_Exercise objective_
Below are some records. Copy every line in them that holds "linejoin".

_Dataset entries_
::::

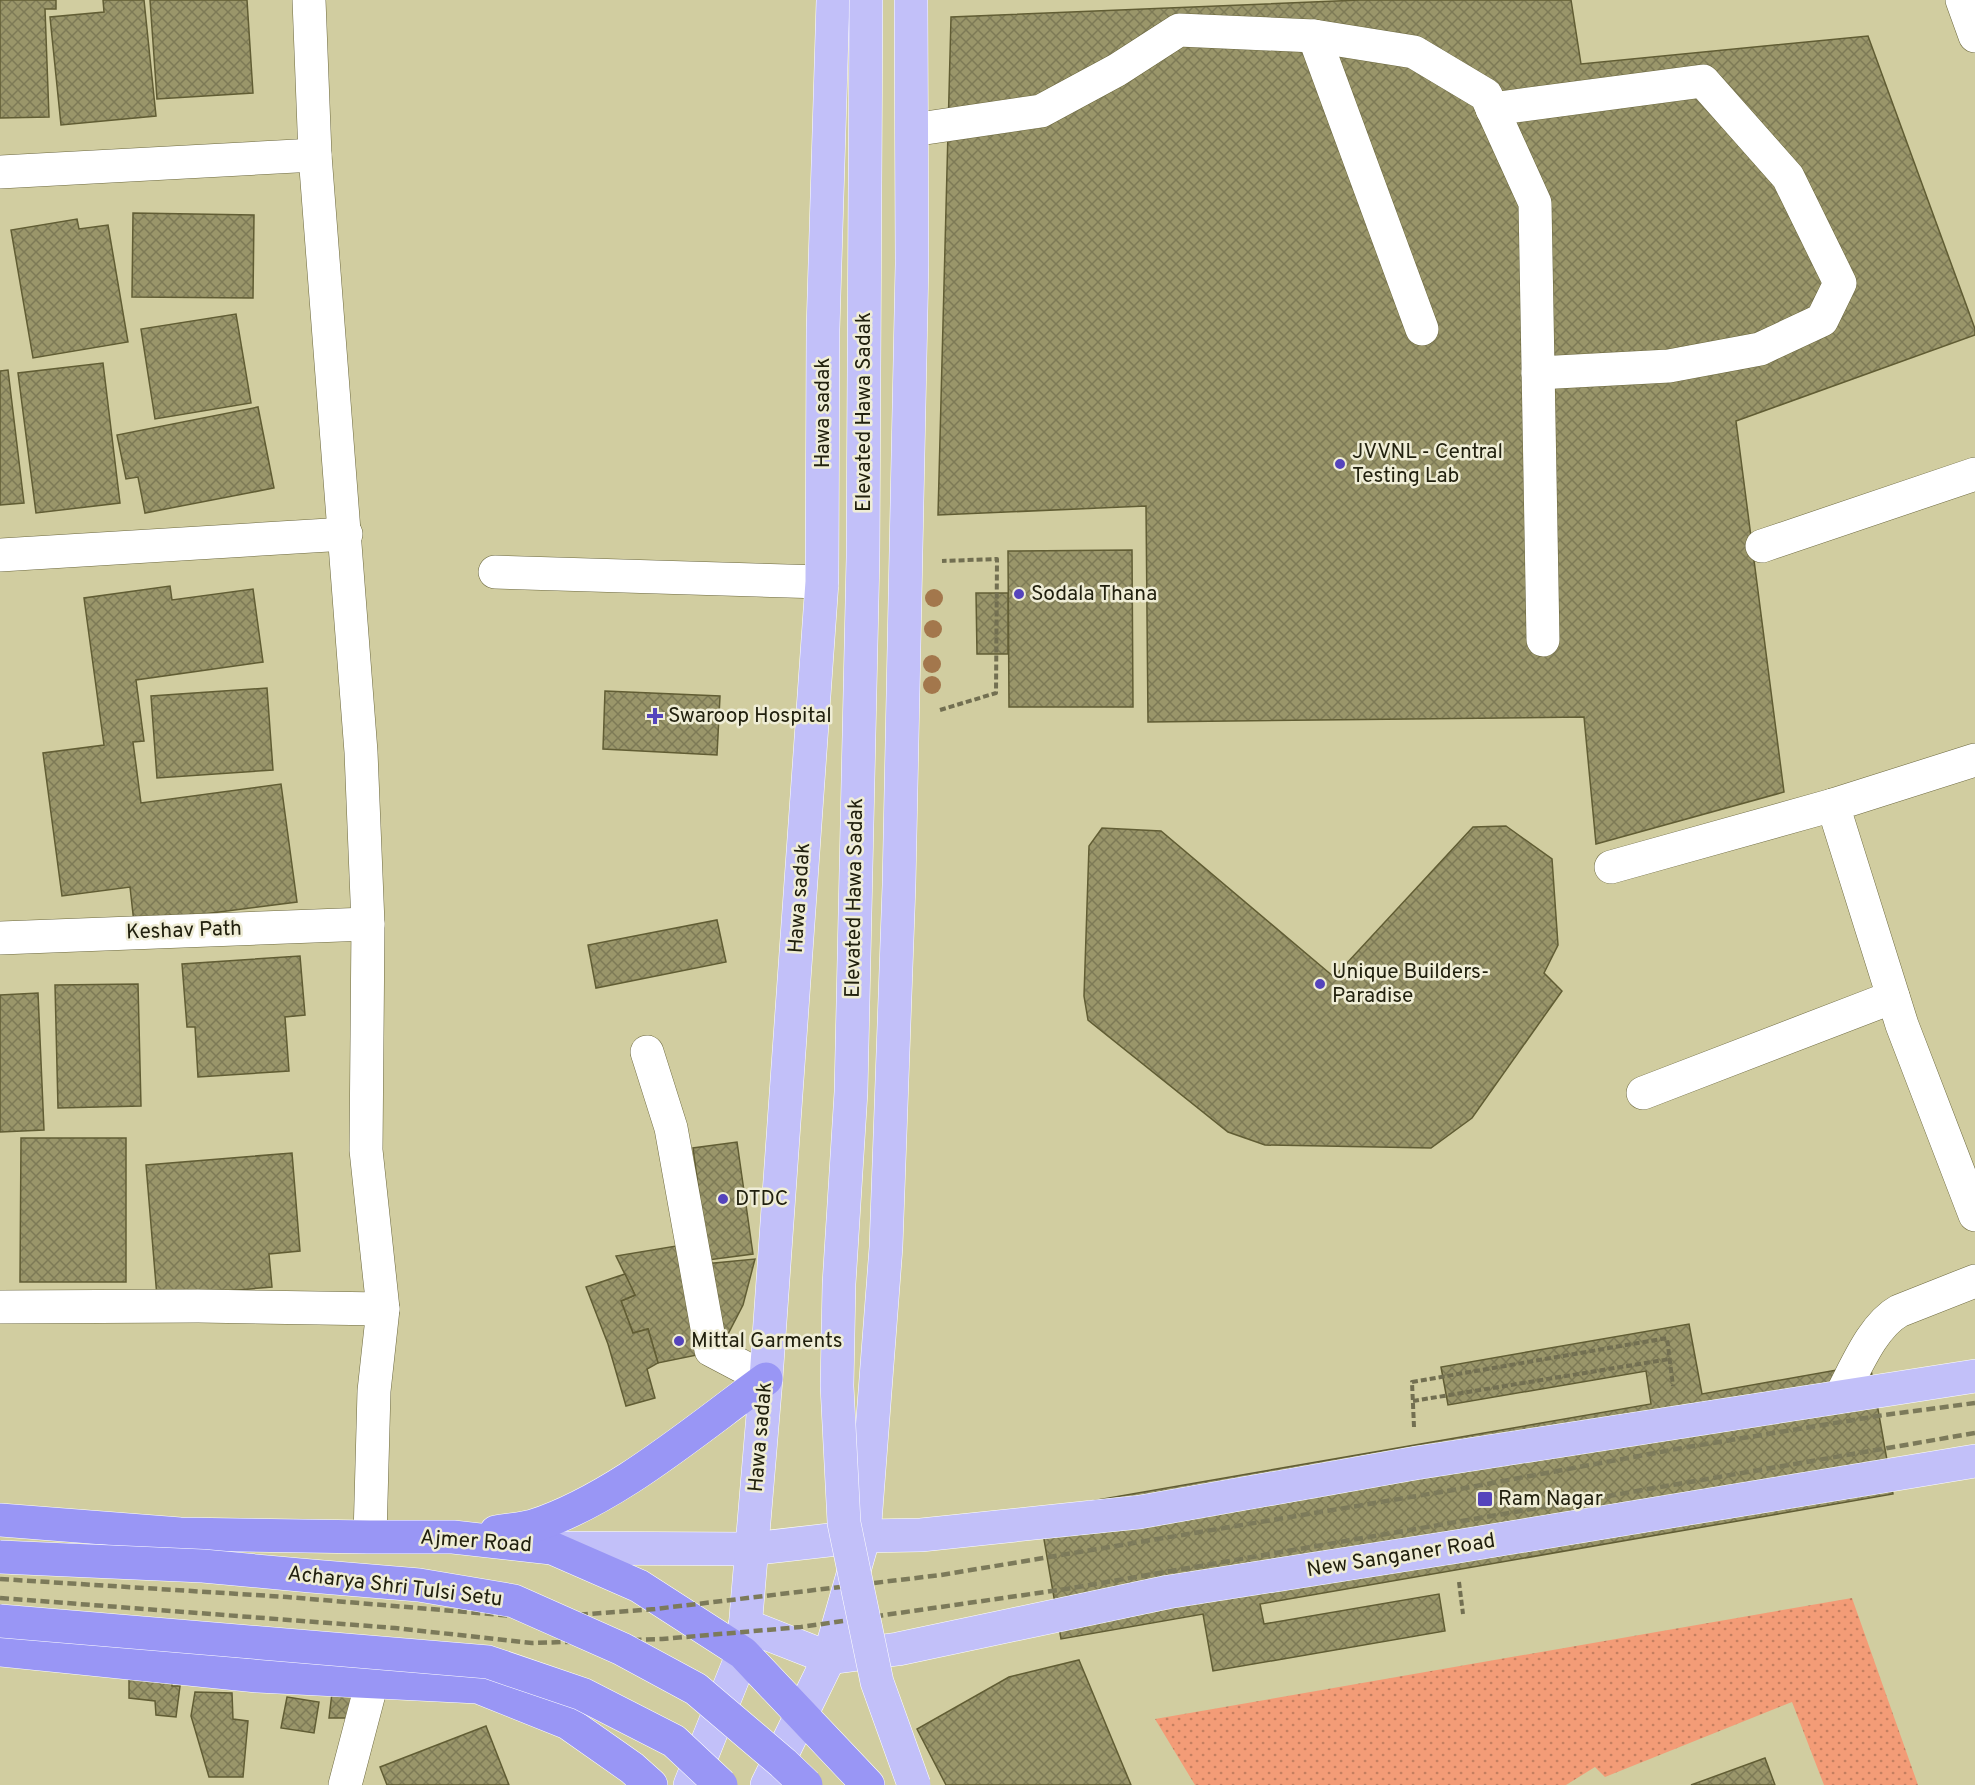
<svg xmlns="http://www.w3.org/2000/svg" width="1975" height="1785" viewBox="0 0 1975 1785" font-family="Overpass,sans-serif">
<defs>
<pattern id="green-dots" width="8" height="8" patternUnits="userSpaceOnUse" patternTransform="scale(1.5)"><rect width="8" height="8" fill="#f39c77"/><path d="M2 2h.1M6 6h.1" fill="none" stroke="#c47f60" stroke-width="1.8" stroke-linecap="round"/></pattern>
<pattern id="building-cross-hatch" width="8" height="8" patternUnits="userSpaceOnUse" patternTransform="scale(1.5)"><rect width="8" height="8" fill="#9a966a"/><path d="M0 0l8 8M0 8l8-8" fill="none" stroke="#7d7a56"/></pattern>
</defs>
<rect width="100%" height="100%" fill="#d1cda0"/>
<polygon fill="url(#green-dots)" points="1852,1598 1918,1785 1824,1785 1792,1702 1605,1777 1595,1767 1566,1785 1195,1785 1155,1719"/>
<g fill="url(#building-cross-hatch)" stroke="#615d34" stroke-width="1.5">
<polygon points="0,0 56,0 56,9 45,9 49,117 0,118"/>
<polygon points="103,0 144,0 156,116 61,125 50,17 104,12"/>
<polygon points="150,0 247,0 253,93 157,99"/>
<polygon points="1360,0 1571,0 1581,64 1868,36 1975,329 1975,335 1736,421 1784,792 1596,844 1584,717 1148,722 1146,506 938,515 951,17"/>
<polygon points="133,213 254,215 253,298 132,297"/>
<polygon points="77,219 79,229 108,225 128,342 33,358 11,230"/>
<polygon points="236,314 251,403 155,419 141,329"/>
<polygon points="103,363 120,503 36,513 18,373"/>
<polygon points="8,370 24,503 0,505 0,371"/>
<polygon points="258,407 274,488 145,513 138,477 126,479 117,435"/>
<polygon points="1132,550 1133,707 1009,707 1008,551"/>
<polygon points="170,586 172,600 253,589 263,662 136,680 144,741 133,742 141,803 281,784 297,902 134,923 130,887 62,896 43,753 104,745 84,598"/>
<polygon points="976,593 1008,593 1008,654 977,654"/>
<polygon points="267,688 273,770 157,778 151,696"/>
<polygon points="605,691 720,696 717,755 603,749"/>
<polygon points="1506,826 1552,859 1558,945 1544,973 1562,991 1472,1118 1431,1148 1265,1145 1228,1132 1088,1020 1084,996 1089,846 1102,828 1161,831 1334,977 1473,827"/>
<polygon points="717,920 726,962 596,988 588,945"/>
<polygon points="300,956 305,1015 285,1017 289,1071 198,1077 195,1027 187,1027 182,964"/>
<polygon points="138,984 141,1106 58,1108 55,985"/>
<polygon points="38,993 44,1130 0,1132 0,995"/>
<polygon points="21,1138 126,1138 126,1282 20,1282"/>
<polygon points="737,1142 753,1254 708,1260 693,1148"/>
<polygon points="292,1153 300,1251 269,1254 272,1287 157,1297 146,1165"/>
<polygon points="676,1246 697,1355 658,1363 648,1329 633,1333 621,1301 635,1295 616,1256"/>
<polygon points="755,1259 743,1305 727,1336 712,1336 704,1264"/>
<polygon points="625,1274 635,1295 621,1301 633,1333 648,1329 658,1363 647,1369 655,1398 626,1406 608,1344 586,1287"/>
<polygon points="1689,1324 1702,1394 1870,1364 1893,1494 1260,1604 1264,1624 1439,1594 1445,1631 1213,1671 1203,1614 1061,1639 1039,1510 1651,1404 1646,1371 1448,1405 1441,1367"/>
<polygon points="1079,1660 1131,1785 946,1785 917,1729 1009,1677"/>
<polygon points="129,1672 172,1674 172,1686 180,1686 176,1717 156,1715 155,1701 129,1698"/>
<polygon points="195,1692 232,1693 233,1719 248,1721 243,1777 209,1777 191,1716"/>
<polygon points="332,1693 354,1695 349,1718 329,1718"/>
<polygon points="287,1697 319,1702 314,1733 281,1728"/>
<polygon points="486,1726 509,1785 387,1785 380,1767"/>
<polygon points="1765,1758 1775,1785 1691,1785"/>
</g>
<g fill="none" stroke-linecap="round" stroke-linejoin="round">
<g stroke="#6c683e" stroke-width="34">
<g id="minor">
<polyline points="309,0 315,155 361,752 368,924 366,1150 383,1309 374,1391 370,1537"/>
<polyline points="1962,0 1975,36"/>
<polyline points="1314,36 1414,52 1486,95 1535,203 1543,640"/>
<polyline points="1492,109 1703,81 1788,177 1840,283 1822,320 1760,349 1669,366 1538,373"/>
<polyline points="912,130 1041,111 1117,70 1179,30 1314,36 1422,329"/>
<polyline points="0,172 315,155"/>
<polyline points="1762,546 1975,474"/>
<polyline points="0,555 346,534"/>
<polyline points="495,572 822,582"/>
<polyline points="1975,760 1833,805 1902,1025 1975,1215"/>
<polyline points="1611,867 1833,805"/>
<polyline points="0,938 368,924"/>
<polyline points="647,1052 671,1128 711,1350 766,1379"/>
<polyline points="1643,1093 1893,997"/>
<polyline points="0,1307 198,1306 383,1309"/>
<path d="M1840,1397c15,-27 32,-71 59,-86l76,-30"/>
<polyline points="345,1785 372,1682"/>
</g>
</g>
<g stroke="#fff" stroke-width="34">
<g id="major">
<polyline points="552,1548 751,1549 864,1536 921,1535 1140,1512 1416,1463 1975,1376"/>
<polyline points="745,1625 829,1658 898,1649 1168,1592 1454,1547 1975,1461"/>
<polyline points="690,1785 743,1653 766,1379 822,582 823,329 833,0"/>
<polyline points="767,1785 829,1658 864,1536 886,1247 899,885 912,264 911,0"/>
</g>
</g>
<g stroke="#fff" stroke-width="34">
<g id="highway">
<polyline points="0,1520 180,1534 370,1537 453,1537 552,1548 639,1586 743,1653 868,1785"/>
<path d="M496,1532c12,-2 25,-3 37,-6 83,-27 162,-96 233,-147"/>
<polyline points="0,1650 258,1676 478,1687 568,1723 632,1768 651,1785"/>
</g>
</g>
<g stroke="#726f51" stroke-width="4" stroke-dasharray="6 3" stroke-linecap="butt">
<polyline points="940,710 996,693 997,559 942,561"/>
<polyline points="1413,1401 1670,1359"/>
<polyline points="1414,1427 1412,1382 1667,1338 1673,1386"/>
<polyline points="1459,1582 1463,1614"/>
</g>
<use href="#minor" stroke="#fff" stroke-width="33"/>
<use href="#major" stroke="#c2c0f9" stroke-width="33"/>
<use href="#highway" stroke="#9996f5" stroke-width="33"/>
<g stroke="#7c7a5a" stroke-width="4.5" stroke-dasharray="9 4.5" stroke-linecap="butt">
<polyline points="0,1579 287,1597 537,1618 655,1609 941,1575 1465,1488 1682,1448 1884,1415 1975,1403"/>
<polyline points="0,1598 395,1628 532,1643 662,1639 801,1627 1066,1589 1975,1433"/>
</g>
<g stroke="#fff" stroke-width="34" stroke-linecap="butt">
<polyline id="major-bridge" points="866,0 863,557 851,1092 839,1284 837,1386 844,1523 877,1682 914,1785"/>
</g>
<g stroke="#fff" stroke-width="34" stroke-linecap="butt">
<g id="highway-bridge">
<polyline points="0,1557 203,1566 311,1576 419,1585 514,1601 622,1649 696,1689 783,1763 806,1785"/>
<polyline points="0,1621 488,1662 582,1694 674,1741 721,1785"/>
</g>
</g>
<use href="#major-bridge" stroke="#c2c0f9" stroke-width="33"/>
<use href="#highway-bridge" stroke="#9996f5" stroke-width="33"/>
</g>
<g fill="#a3774c">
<circle cx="934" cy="598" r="9"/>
<circle cx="933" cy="629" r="9"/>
<circle cx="932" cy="664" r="9"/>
<circle cx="932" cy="685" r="9"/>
</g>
<g fill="#5544bc" stroke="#efedd6" stroke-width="2">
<circle cx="1340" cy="464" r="6"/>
<circle cx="1019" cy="594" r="6"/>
<path d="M652 707h6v6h6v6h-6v6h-6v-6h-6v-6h6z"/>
<circle cx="1320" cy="984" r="6"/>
<circle cx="723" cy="1199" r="6"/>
<circle cx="679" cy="1341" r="6"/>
<rect x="1477" y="1491" width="16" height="16" rx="3"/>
</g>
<g text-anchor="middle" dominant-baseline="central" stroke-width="5" stroke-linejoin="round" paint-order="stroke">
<g font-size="21" fill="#21200e" stroke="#efedd6">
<text transform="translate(864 412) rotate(-90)">Elevated Hawa Sadak</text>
<text transform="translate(823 413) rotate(-90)">Hawa sadak</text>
<text transform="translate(800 898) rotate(-86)">Hawa sadak</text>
<text transform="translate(855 898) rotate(-89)">Elevated Hawa Sadak</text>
<text transform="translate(184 931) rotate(-2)">Keshav Path</text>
<text transform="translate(761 1437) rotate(-85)">Hawa sadak</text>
<text transform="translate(476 1542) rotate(4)">Ajmer Road</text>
<text transform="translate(1401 1556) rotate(-9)">New Sanganer Road</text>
<text transform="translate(395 1587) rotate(7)">Acharya Shri Tulsi Setu</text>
</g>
<g font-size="21" fill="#21200e" stroke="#efedd6" text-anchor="start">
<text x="1352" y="452">JVVNL - Central<tspan x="1352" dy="24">Testing Lab</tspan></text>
<text x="1031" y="594">Sodala Thana</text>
<text x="668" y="716">Swaroop Hospital</text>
<text x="1332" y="972">Unique Builders-<tspan x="1332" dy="24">Paradise</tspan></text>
<text x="735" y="1199">DTDC</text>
<text x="691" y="1341">Mittal Garments</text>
<text x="1498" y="1499">Ram Nagar</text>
</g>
</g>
</svg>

::::

_Written answer_
<g fill="none" stroke-linecap="round" stroke-linejoin="round">
<g text-anchor="middle" dominant-baseline="central" stroke-width="5" stroke-linejoin="round" paint-order="stroke">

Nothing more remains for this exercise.